Kuwait: Growth is forecast at 1.6% in 2019 due to OPEC+ oil output cuts in the first half of the year. The economy is expected to grow at around 3% by 2020 as higher government spending supports the non-oil sector.
Oman: Growth is projected to slow to 1.2% in 2019 as Oman's commitment to the December 2018 OPEC+ output cut constrains oil production. There will be a one-off spike in growth to 6% in 2020 as the government plans to significantly increase investment in the Khazzan gas field. The potential boost from the diversification investment spending would continue supporting growth in 2021 and the medium term.

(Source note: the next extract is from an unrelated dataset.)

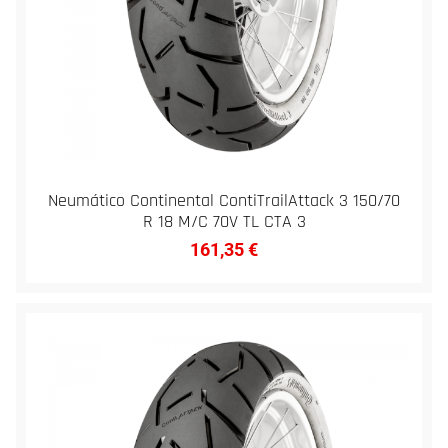
Neumático Continental ContiTrailAttack 3 150/70
R 18 M/C 70V TL CTA 3
161,35
€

Qatar: Growth is expected to reach 3% in 2019, accelerating to 3.2% in 2020 and to 3.4% by 2021, as the country continues construction operations in preparation for the 2022 World Cup. In addition, higher infrastructure spending on Qatar National Vision 2030 projects aimed at diversifying the economy should help boost investor confidence.
Saudi Arabia: Growth is expected to slow moderately to 1.7% in 2019, as higher government spending offsets the impact of oil production cuts implemented in the first half of 2019. It should then recover to over 3% in 2020 as oil production cuts are reversed, and as large infrastructure projects generate positive spillovers to private sector growth.
United Arab Emirates: Growth in the UAE is forecast at 2.6% in 2019, jumping to 3% in 2020 as the country pushes infrastructure investments ahead of Dubai’s Expo 2020. Economic growth is forecast to reach 3.2% by 2021 supported by the government’s economic stimulus plans, hosting Expo 2020, and improved growth prospects in trading partners.